— TEXT SECTION —
+ + +

10

I have a class in which I am populating a map liveSocketsByDatacenter from a single background thread every 30 seconds inside updateLiveSockets() method and then I have a method getNextSocket() which will be called by multiple reader threads to get a live socket available which uses the same map to get this information.

public class SocketManager {
  private static final Random random = new Random();
  private final ScheduledExecutorService scheduler = Executors.newSingleThreadScheduledExecutor();
  private final AtomicReference<Map<Datacenters, List<SocketHolder>>> liveSocketsByDatacenter =
      new AtomicReference<>(Collections.unmodifiableMap(new HashMap<>()));
  private final ZContext ctx = new ZContext();

  // Lazy Loaded Singleton Pattern
  private static class Holder {
    private static final SocketManager instance = new SocketManager();
  }

  public static SocketManager getInstance() {
    return Holder.instance;
  }

  private SocketManager() {
    connectToZMQSockets();
    scheduler.scheduleAtFixedRate(new Runnable() {
      public void run() {
        updateLiveSockets();
      }
    }, 30, 30, TimeUnit.SECONDS);
  }

  // during startup, making a connection and populate once
  private void connectToZMQSockets() {
    Map<Datacenters, ImmutableList<String>> socketsByDatacenter = Utils.SERVERS;
    // The map in which I put all the live sockets
    Map<Datacenters, List<SocketHolder>> updatedLiveSocketsByDatacenter = new HashMap<>();
    for (Map.Entry<Datacenters, ImmutableList<String>> entry : socketsByDatacenter.entrySet()) {
      List<SocketHolder> addedColoSockets = connect(entry.getKey(), entry.getValue(), ZMQ.PUSH);
      updatedLiveSocketsByDatacenter.put(entry.getKey(),
          Collections.unmodifiableList(addedColoSockets));
    }
    // Update the map content
    this.liveSocketsByDatacenter.set(Collections.unmodifiableMap(updatedLiveSocketsByDatacenter));
  }

  private List<SocketHolder> connect(Datacenters colo, List<String> addresses, int socketType) {
    List<SocketHolder> socketList = new ArrayList<>();
    for (String address : addresses) {
      try {
        Socket client = ctx.createSocket(socketType);
        // Set random identity to make tracing easier
        String identity = String.format("%04X-%04X", random.nextInt(), random.nextInt());
        client.setIdentity(identity.getBytes(ZMQ.CHARSET));
        client.setTCPKeepAlive(1);
        client.setSendTimeOut(7);
        client.setLinger(0);
        client.connect(address);

        SocketHolder zmq = new SocketHolder(client, ctx, address, true);
        socketList.add(zmq);
      } catch (Exception ex) {
        // log error
      }
    }
    return socketList;
  }

  // this method will be called by multiple threads to get the next live socket
  // is there any concurrency or thread safety issue or race condition here?

+ + +

[Stored records]

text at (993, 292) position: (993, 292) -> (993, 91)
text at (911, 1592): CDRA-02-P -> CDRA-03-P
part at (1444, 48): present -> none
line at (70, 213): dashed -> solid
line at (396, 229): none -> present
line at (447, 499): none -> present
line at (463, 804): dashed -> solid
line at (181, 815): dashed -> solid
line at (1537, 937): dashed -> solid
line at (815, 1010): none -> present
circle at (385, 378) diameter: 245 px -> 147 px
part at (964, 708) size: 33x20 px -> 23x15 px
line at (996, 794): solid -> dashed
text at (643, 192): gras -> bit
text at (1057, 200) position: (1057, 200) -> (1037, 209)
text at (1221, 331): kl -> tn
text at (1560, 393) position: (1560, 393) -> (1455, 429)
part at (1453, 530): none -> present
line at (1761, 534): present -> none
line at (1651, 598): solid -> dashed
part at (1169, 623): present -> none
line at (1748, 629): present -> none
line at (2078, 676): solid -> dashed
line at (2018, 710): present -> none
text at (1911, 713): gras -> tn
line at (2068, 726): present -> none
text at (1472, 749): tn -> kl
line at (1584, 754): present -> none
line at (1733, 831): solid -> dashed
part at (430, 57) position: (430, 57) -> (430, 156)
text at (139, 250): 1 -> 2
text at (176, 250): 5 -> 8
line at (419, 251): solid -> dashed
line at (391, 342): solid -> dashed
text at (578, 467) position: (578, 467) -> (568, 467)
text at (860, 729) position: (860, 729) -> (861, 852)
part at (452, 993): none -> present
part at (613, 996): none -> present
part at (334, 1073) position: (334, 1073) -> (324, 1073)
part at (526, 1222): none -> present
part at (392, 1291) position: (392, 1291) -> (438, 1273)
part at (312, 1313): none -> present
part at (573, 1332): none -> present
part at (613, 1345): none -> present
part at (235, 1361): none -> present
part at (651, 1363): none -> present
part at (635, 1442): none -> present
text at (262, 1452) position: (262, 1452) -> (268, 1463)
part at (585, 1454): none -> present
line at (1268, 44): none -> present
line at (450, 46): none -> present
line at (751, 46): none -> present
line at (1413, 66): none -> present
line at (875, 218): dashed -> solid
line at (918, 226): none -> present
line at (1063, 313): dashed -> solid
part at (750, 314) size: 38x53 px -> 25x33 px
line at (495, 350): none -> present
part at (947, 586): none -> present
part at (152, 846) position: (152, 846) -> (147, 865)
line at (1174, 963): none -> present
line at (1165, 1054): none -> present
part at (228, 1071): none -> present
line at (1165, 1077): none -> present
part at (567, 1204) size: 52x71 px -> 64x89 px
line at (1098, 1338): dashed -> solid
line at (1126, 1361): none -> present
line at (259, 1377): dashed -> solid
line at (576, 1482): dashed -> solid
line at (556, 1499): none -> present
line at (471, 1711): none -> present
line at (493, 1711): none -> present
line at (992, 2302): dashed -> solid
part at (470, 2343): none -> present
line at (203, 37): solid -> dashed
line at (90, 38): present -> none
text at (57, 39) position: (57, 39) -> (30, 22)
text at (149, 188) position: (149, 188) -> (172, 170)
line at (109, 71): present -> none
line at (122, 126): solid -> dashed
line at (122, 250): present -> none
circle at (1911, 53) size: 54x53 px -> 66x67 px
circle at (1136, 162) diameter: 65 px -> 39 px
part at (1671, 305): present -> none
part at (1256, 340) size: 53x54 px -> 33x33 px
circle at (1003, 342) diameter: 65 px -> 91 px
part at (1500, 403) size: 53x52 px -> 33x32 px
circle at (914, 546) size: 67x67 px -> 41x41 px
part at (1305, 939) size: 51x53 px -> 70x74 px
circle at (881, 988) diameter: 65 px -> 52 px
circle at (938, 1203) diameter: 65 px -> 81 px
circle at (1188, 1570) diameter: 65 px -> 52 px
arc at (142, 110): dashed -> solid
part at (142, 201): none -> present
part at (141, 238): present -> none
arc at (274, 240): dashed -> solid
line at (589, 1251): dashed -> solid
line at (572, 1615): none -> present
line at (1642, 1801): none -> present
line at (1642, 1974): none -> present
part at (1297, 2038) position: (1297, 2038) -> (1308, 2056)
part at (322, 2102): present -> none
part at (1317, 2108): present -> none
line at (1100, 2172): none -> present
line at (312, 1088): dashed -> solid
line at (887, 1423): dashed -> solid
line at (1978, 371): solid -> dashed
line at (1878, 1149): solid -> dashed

+ + +

— TASK GOAL —
Reproduce the passage of the socket manager post between "SocketHolder zmq = new" and "race condition here?", inclusive.

— FINISHED TASK —
SocketHolder zmq = new SocketHolder(client, ctx, address, true);
        socketList.add(zmq);
      } catch (Exception ex) {
        // log error
      }
    }
    return socketList;
  }

  // this method will be called by multiple threads to get the next live socket
  // is there any concurrency or thread safety issue or race condition here?